No gym time doesn’t mean no working out.
Here are some basic, yet effective, ways you can get your daily burn in without the gym.
Go for a walk or run
Both are easy ways to burn calories and feel sweat trickle down the side of your head, all while getting out for some fresh air and sunshine.
Here in Farmington, you can go up and down hills and pathways seen along the north side of town. Walking and running with some extra incline, as opposed to flat ground, also helps build and preserve endurance and lower body strength.
It can also help combat the plateau effect, where your body adjusts to a certain exercise routine or intensity level, hence reducing the effectiveness, over time.
Walking and running are both highly beneficial.
The only major difference is you can burn more calories in a shorter period of time by running.
For example, a 200-pound person can burn a good 60 calories from 10 minutes of brisk walking. That same person can burn double the calories after 10 minutes of running.
Planks and squats
Planks help strengthen your core, including your abdominals and your lower back, and helps improve muscular endurance (it targets multiple muscle groups, from your shoulders to your hamstrings).
It’s not easy by any means, because you’re activating multiple muscle groups at once. But that’s why it’s in turn one of my go-to exercises when I need to get that quick workout in.
Squats activate and help tone up the muscles in your legs and buttocks. That in turn makes it more of a total-body workout because it develops what’s called an anabolic environment to help you grow more muscle tissue.
The more muscle tissue you build, the easier it becomes to burn fat.

| DATA FOR REVIEW |
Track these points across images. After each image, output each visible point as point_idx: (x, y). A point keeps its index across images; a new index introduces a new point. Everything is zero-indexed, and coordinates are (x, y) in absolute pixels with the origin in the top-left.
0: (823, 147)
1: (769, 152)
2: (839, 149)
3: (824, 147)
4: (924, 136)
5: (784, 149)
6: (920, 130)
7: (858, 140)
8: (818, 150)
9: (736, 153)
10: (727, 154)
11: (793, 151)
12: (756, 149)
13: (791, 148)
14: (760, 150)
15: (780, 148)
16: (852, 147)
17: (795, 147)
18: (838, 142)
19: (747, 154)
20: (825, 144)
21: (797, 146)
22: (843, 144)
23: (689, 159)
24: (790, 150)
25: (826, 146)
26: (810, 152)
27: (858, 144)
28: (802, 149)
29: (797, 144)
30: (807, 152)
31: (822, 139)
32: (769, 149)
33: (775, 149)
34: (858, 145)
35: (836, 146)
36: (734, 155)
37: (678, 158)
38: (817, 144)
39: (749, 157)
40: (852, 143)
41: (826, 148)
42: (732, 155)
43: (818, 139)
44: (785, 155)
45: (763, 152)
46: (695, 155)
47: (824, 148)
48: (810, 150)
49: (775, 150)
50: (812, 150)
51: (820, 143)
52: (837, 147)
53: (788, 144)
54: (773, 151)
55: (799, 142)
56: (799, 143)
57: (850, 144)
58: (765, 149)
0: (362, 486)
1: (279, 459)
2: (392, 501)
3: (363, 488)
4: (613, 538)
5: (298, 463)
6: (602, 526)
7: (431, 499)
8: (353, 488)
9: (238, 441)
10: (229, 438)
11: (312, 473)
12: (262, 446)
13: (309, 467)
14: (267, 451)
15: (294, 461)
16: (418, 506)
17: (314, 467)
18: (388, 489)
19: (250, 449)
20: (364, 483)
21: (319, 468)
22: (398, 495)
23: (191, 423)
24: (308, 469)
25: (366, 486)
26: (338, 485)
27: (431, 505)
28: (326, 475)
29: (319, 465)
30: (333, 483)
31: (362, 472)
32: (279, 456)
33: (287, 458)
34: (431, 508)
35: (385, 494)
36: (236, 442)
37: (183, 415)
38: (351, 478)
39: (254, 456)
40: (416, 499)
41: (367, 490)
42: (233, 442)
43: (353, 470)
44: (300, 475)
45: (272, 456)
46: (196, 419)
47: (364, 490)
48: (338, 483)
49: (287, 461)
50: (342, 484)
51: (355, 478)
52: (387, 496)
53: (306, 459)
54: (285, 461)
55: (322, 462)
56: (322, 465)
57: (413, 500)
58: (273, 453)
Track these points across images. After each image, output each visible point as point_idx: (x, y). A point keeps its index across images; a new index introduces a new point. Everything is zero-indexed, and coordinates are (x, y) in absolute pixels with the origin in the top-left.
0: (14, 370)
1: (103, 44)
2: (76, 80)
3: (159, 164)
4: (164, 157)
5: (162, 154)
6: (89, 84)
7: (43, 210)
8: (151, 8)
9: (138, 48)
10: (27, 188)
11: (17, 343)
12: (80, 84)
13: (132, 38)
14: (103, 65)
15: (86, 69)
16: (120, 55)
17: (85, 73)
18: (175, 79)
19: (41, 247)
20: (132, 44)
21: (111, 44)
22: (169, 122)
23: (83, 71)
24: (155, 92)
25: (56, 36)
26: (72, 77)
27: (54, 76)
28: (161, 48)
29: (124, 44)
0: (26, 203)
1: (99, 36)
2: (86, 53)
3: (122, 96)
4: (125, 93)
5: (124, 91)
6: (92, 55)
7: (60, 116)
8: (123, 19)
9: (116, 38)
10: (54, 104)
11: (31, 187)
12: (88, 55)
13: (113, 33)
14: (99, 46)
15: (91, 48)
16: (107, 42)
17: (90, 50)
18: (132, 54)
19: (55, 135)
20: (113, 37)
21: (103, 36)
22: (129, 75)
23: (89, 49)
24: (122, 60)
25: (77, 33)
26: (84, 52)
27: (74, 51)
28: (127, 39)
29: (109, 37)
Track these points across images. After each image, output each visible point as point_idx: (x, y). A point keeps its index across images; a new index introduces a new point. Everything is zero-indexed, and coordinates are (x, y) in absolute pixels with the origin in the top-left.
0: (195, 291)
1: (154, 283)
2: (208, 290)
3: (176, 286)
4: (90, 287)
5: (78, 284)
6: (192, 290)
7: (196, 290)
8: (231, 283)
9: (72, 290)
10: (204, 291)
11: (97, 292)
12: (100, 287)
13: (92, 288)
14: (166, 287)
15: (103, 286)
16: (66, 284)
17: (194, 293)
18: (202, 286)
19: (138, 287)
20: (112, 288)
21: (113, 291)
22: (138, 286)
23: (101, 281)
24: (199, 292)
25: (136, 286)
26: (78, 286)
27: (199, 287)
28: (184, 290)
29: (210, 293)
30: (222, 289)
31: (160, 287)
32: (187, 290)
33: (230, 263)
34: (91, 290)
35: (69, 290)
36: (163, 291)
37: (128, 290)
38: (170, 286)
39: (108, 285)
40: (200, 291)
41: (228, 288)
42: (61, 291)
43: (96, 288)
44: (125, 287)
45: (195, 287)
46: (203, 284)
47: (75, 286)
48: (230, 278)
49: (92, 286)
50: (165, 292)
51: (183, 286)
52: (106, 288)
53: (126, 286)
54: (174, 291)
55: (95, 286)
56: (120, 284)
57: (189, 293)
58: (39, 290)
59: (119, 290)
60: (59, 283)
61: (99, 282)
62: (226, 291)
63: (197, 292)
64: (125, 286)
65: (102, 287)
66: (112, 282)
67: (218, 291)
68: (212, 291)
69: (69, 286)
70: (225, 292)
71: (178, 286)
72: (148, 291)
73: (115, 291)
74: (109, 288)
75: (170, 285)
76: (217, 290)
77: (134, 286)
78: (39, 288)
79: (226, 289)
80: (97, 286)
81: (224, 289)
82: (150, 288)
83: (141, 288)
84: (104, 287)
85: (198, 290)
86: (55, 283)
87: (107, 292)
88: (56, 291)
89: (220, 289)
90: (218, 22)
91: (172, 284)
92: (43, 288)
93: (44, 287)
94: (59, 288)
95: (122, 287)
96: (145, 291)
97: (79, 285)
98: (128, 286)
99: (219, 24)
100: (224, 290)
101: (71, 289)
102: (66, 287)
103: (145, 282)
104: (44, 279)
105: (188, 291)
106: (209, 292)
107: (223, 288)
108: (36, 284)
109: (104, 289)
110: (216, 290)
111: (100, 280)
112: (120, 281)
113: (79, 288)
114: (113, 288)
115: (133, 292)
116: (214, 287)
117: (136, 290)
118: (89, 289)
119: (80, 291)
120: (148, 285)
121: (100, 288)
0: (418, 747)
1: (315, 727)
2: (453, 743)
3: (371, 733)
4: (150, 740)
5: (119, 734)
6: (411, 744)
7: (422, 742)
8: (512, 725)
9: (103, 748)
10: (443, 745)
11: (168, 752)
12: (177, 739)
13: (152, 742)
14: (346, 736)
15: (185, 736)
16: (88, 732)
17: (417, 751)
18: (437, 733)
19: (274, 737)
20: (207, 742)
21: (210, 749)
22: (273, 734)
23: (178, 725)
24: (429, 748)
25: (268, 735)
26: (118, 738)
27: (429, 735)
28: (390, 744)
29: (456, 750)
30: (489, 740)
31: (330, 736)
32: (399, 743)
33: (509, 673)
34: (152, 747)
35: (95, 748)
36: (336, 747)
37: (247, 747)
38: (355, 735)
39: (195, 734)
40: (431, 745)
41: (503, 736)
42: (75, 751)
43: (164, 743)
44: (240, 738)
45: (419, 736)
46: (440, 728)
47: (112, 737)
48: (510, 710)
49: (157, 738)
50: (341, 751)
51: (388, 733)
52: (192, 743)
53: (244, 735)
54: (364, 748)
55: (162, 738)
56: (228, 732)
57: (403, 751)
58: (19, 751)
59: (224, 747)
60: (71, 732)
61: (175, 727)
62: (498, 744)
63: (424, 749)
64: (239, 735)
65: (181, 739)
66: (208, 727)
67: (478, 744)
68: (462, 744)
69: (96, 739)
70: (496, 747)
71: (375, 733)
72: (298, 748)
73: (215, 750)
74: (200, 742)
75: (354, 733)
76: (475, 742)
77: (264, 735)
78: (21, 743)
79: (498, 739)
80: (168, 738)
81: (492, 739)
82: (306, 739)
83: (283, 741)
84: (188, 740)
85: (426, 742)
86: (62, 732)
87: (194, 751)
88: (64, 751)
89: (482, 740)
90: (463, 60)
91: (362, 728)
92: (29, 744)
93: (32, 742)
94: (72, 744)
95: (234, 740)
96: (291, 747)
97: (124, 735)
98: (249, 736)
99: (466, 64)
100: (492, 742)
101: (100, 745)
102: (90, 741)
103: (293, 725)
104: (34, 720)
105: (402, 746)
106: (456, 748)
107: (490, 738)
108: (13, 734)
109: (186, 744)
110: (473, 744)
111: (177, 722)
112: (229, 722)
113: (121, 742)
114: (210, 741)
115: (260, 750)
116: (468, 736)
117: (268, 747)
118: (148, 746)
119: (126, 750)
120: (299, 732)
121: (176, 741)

| TASKS TO COMPLETE |
- a) According to the article on working out without a gym, why are planks hard to do? Answer in one to three sentences.
- b) Carry on the article on working out without a gym from where it stops.

| ANSWERS |
- a) Planks are hard because they activate several muscle groups at once, from the shoulders to the hamstrings.

- b)
Train with a weighted vest
It can help with total-body muscular strength and endurance, cardiovascular strength and endurance, fat-burning and building core strength, all at once.
It also gives you variation, as you can wear it during everyday movements like walking, going up and down stairs, doing household chores, you name it.
Wearing a weighted vest, your body will require more oxygen and strength to carry out the exercise. And, of course, your muscles will need to adapt to the extra weight. That’s what helps you build muscle strength and endurance.
The cardiovascular benefit comes from increasing your heart rate because of that added resistance, and the increased intensity leads to fat burning.
Strapping on a weighted vest around your upper torso also challenges your abs to carry a greater workload.
Use caution to start, however, as it can put some initial strain on your shoulders and upper back. Start small with a 10-pound vest and gradually up the weight.
If you want that leaner, stronger physique head to toe, and if you don’t have any dumbbells to use, I recommend it.
I use a 20-pound weighted vest myself, and it’s done wonders.
Make yourself space in a room, enough to where you can move back and forth, side to side.
Put on some music, whether it’s country, dance, metal, whatever your musical taste may be.
Then visualize your opponent.
You can release pent up anger, frustration and other related emotions with every punch you throw.
You’ll start to sweat because you’re moving your feet and engaging your core muscles.
Every bit of exercise helps
Ten minutes here, 20 minutes there, it all adds up. It also keeps your morale and motivation up because studies show the memory of feeling good upon completing a workout helps drives you to continue on.
It just takes that first workout, that second and third workout, to gradually build a solid routine. That’s what pays off in the long run, even during these trying times.
Both your body and mind will thank you.